"Oh! sir," said she, getting up and taking hold of both his hands, "you won't be so cruel, will you? I have got some money somewhere—some money my father settled on me, sir; I don't know how much, but I think it's more than two thousand pounds, and you shall have it all. If I can't give it you now, I'll make a will, sir. Only be merciful to poor Dick—don't go and prosecute him, sir."
"My dear Mrs Bradshaw, don't agitate yourself in this way. I never meant to prosecute him."
"But Mr Bradshaw says that you must."
"I shall not, indeed. I have told Mr Bradshaw so."
"Has he been here? Oh! is not he cruel? I don't care. I've been a good wife till now. I know I have. I have done all he bid me, ever since we were married. But now I will speak my mind, and say to everybody how cruel he is—how hard to his own flesh and blood! If he puts poor Dick in prison, I will go too. If I'm to choose between my husband and my son, I choose my son; for he will have no friends, unless I am with him."
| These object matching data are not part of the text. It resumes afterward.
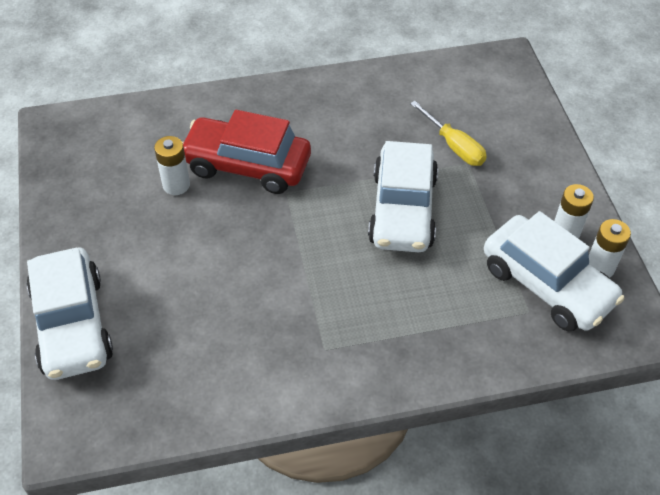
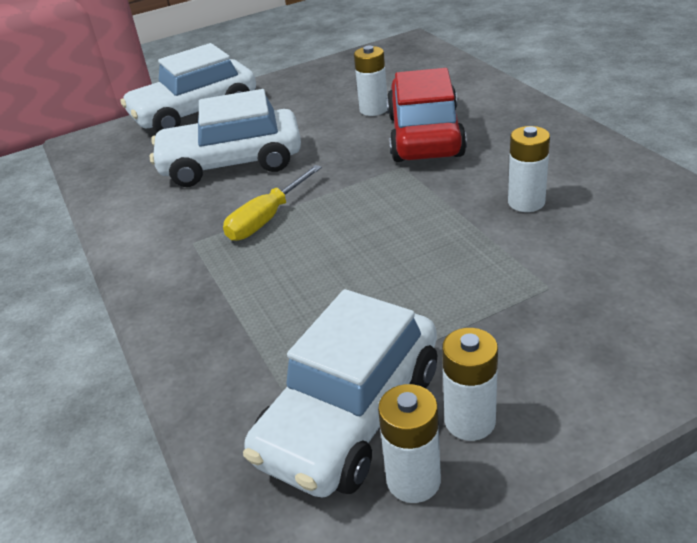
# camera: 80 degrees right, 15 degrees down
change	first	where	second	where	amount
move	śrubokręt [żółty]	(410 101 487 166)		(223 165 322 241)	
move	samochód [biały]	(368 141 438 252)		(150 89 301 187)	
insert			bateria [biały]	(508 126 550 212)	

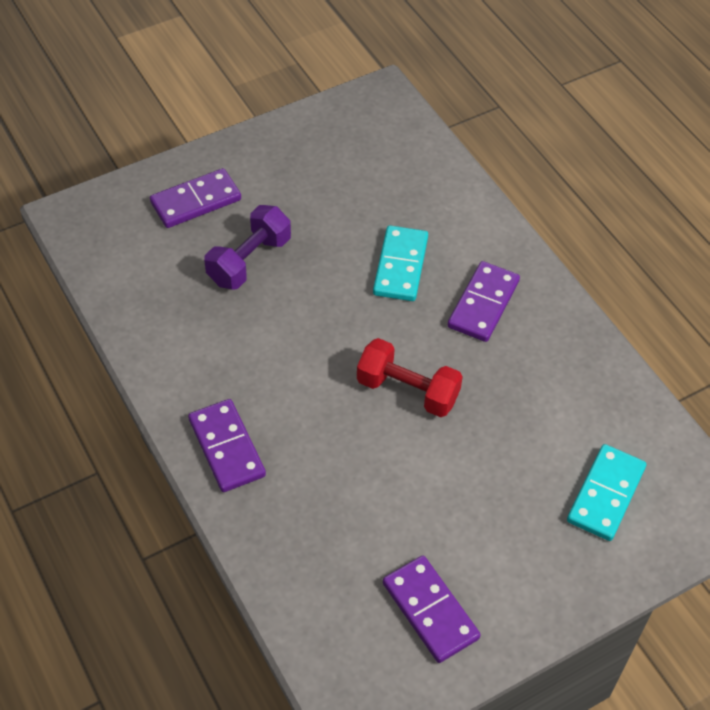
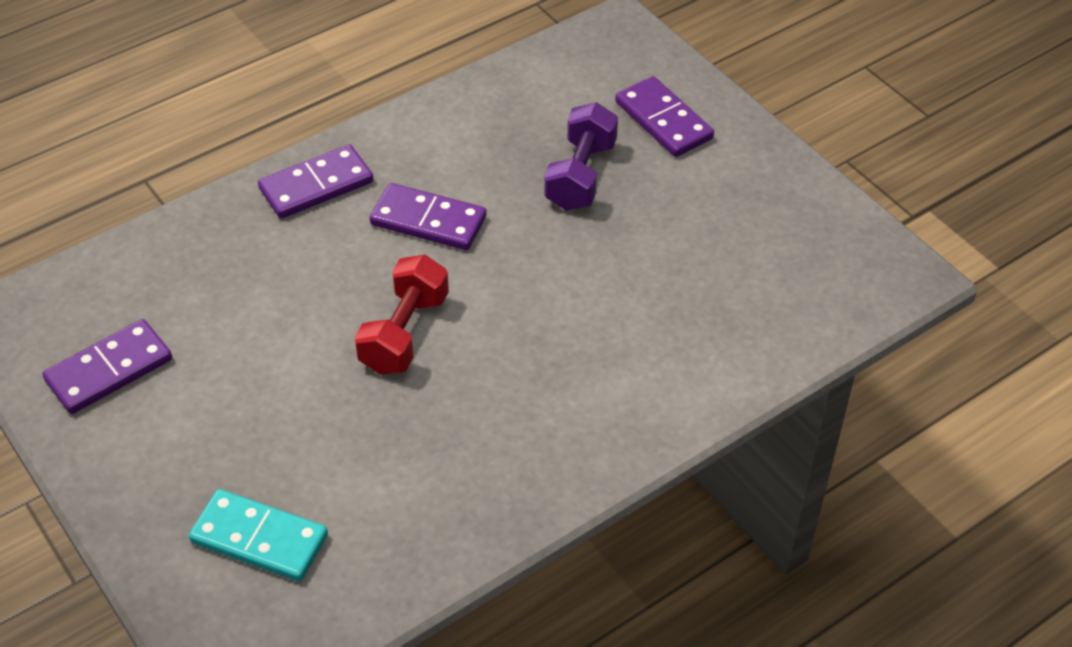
# camera: 85 degrees right, 5 degrees down
change	first	where	second	where	amount
rotate	hantel [fioletowy]	(204 205 291 289)		(544 102 618 211)	75 degrees clockwise
delete	kostka domina [turkusowy]	(373 225 428 301)			
move	kostka domina [fioletowy]	(448 261 520 342)		(370 183 487 250)	

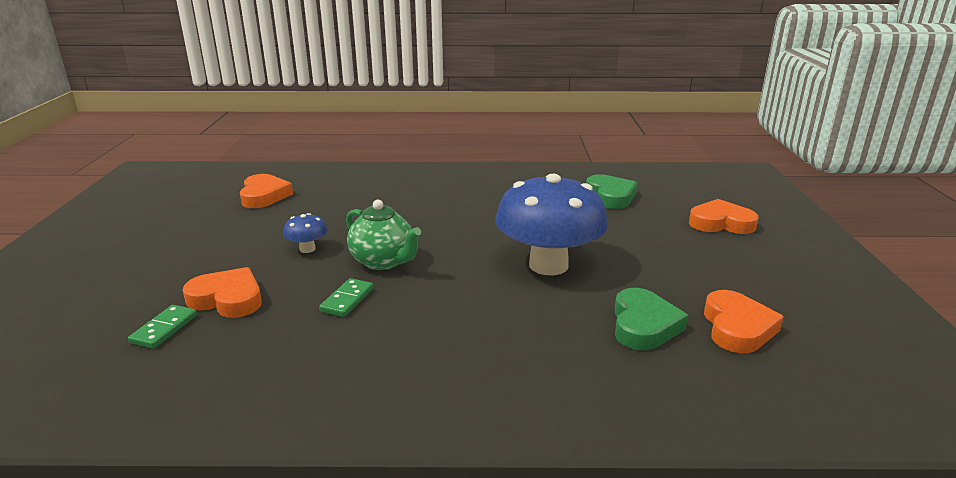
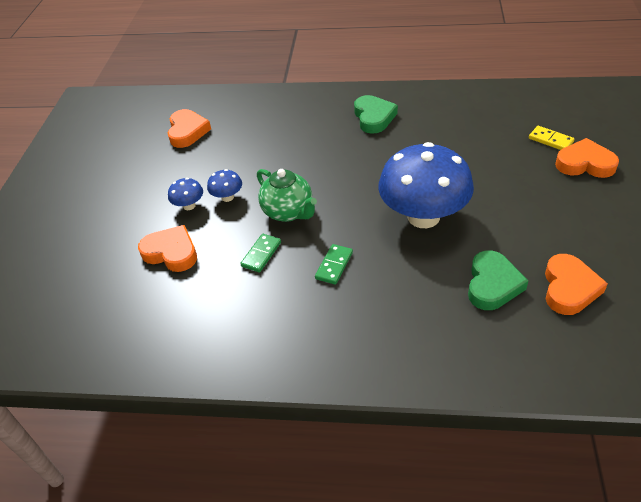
# camera: 10 degrees right, 20 degrees up
change	first	where	second	where	amount
move	serce [zielony]	(586 174 637 209)		(354 95 398 134)	
move	kostka domina [zielony]	(128 305 197 349)		(315 244 353 285)	
insert			kostka domina [żółty]	(529 126 574 150)	
insert			grzyb [niebieski]	(168 178 203 210)	

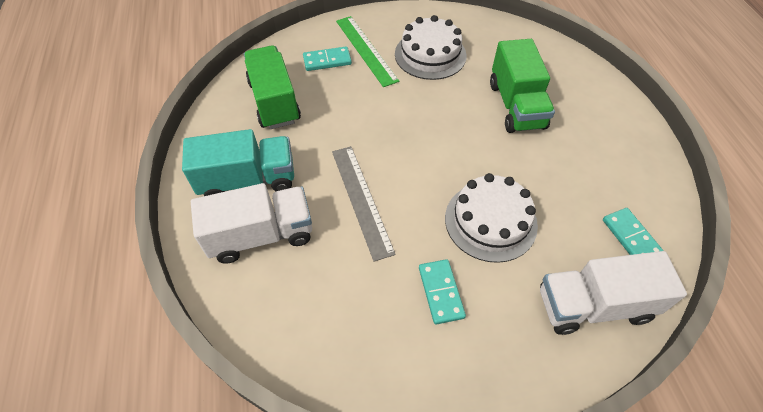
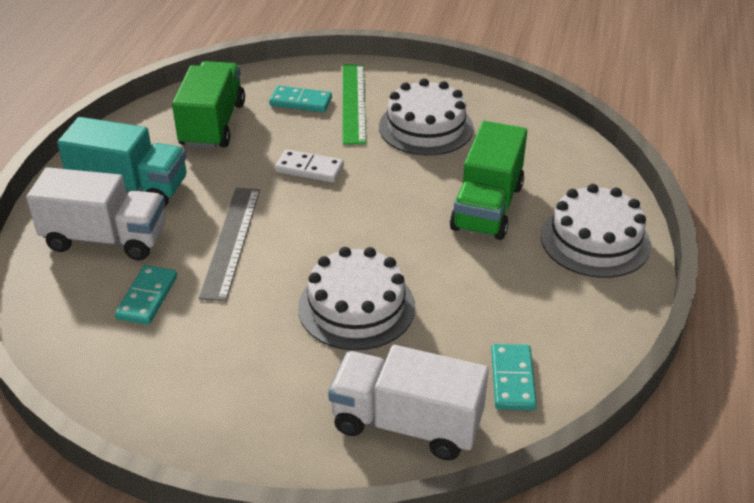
# camera: 25 degrees right, 15 degrees down
change	first	where	second	where	amount
move	kostka domina [turkusowy]	(419 259 466 325)		(115 265 177 325)	
insert			kostka domina [biały]	(275 149 344 183)	
insert			tort [biały]	(541 184 651 278)	

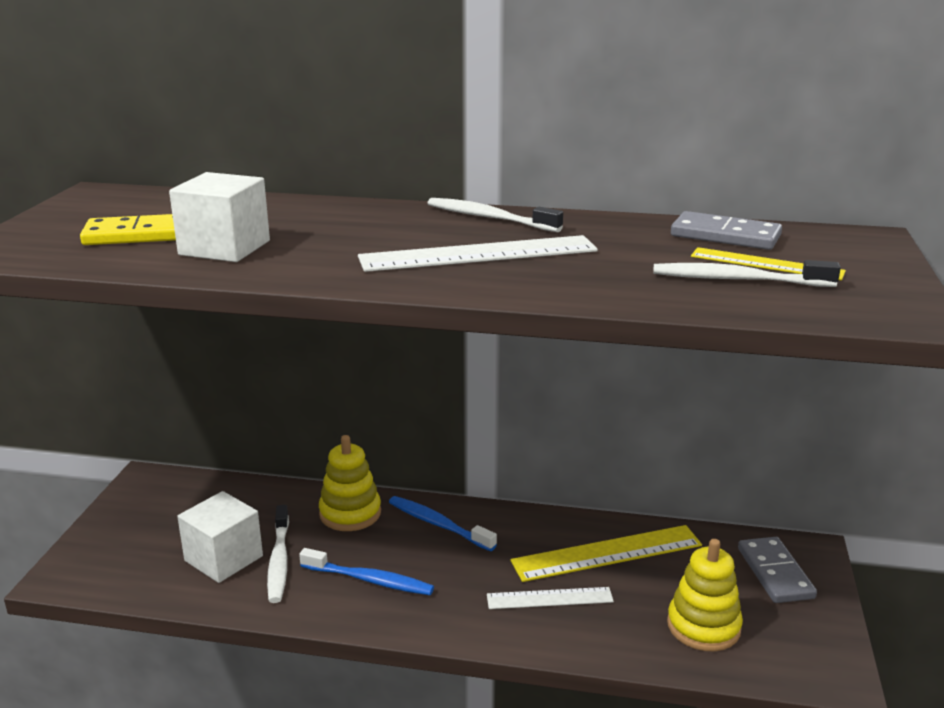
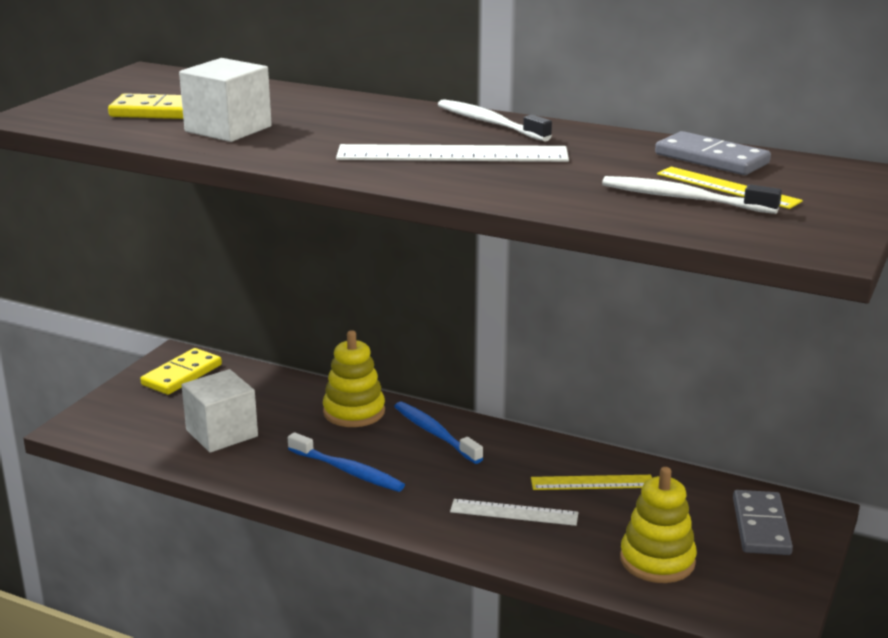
# camera: 15 degrees right, 0 degrees up
change	first	where	second	where	amount
delete	szczoteczka do zębów [biały]	(267 505 289 603)			
resize	linijka [żółty]	(511 525 702 582)		(531 475 652 490)	x0.61
insert			kostka domina [żółty]	(140 348 222 395)	

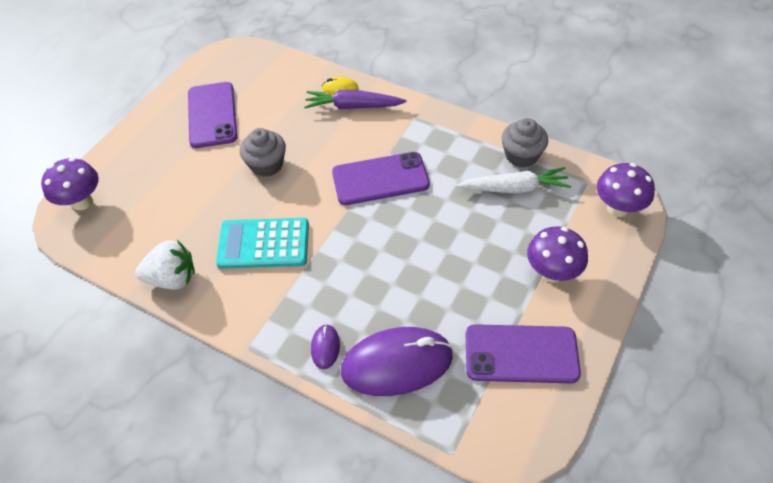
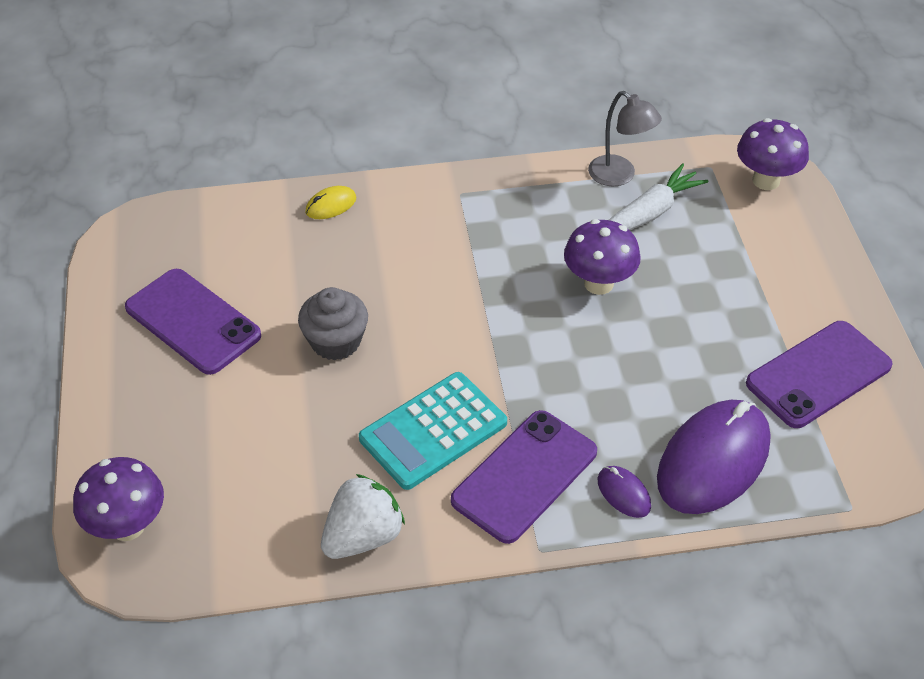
# camera: 40 degrees left, 5 degrees down
change	first	where	second	where	amount
delete	marchewka [fioletowy]	(304 90 407 109)			
replace	muffinka [szary]	(502 118 548 168)	lampka [szary]	(588 91 662 186)	
move	telefon [fioletowy]	(332 152 430 205)		(451 410 597 544)	
move	grzyb [fioletowy]	(527 226 588 283)		(564 219 641 295)	

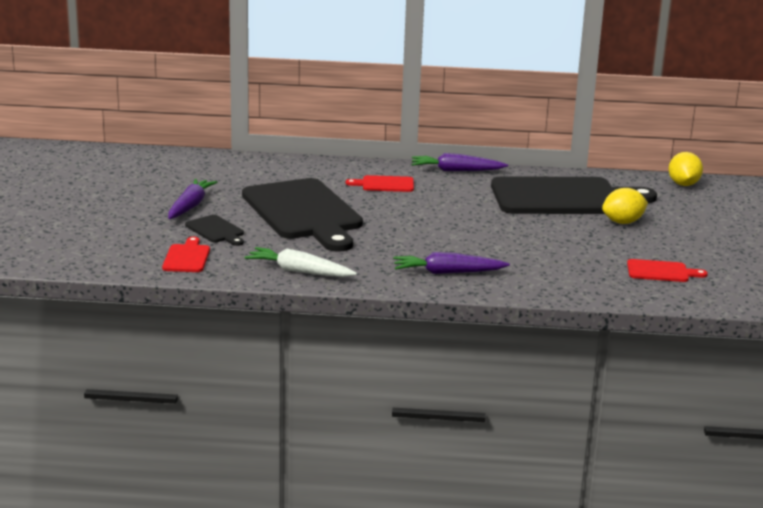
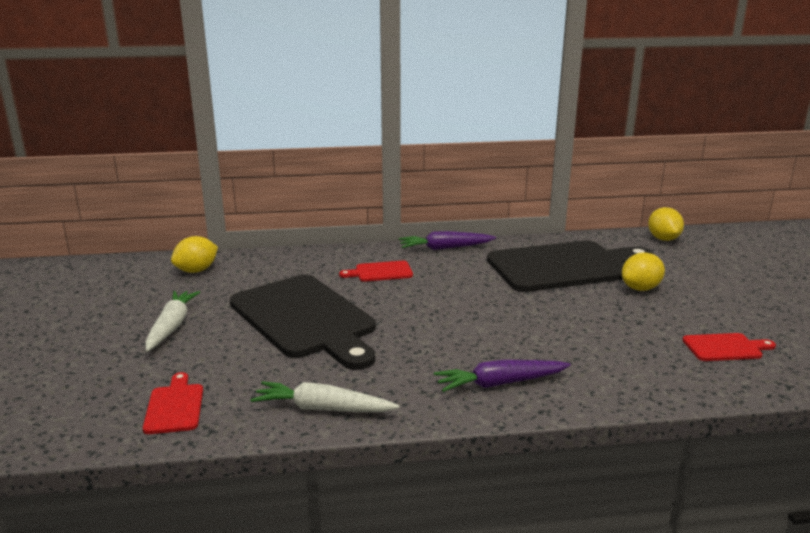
# camera: 10 degrees left, 0 degrees up
change	first	where	second	where	amount
recolor	marchewka [fioletowy]	(168 179 218 219)	marchewka [biały]	(145 291 200 352)	
delete	deska do krojenia [czarny]	(185 215 244 246)			
insert			cytryna [żółty]	(171 236 218 273)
"Mr Bradshaw will think better of it. You will see that, when his first anger and disappointment are over, he will not be hard or cruel."
"You don't know Mr Bradshaw," said she, mournfully, "if you think he'll change. I might beg and beg—I have done many a time, when we had little children, and I wanted to save them a whipping—but no begging ever did any good. At last I left it off. He'll not change."
"Perhaps not for human entreaty. Mrs Bradshaw, is there nothing more powerful?"
The tone of his voice suggested what he did not say.
"If you mean that God may soften his heart," replied she, humbly, "I'm not going to deny God's power—I have need to think of Him," she continued, bursting into fresh tears, "for I am a very miserable woman. Only think! he cast it up against me last night, and said, if I had not spoilt Dick this never would have happened."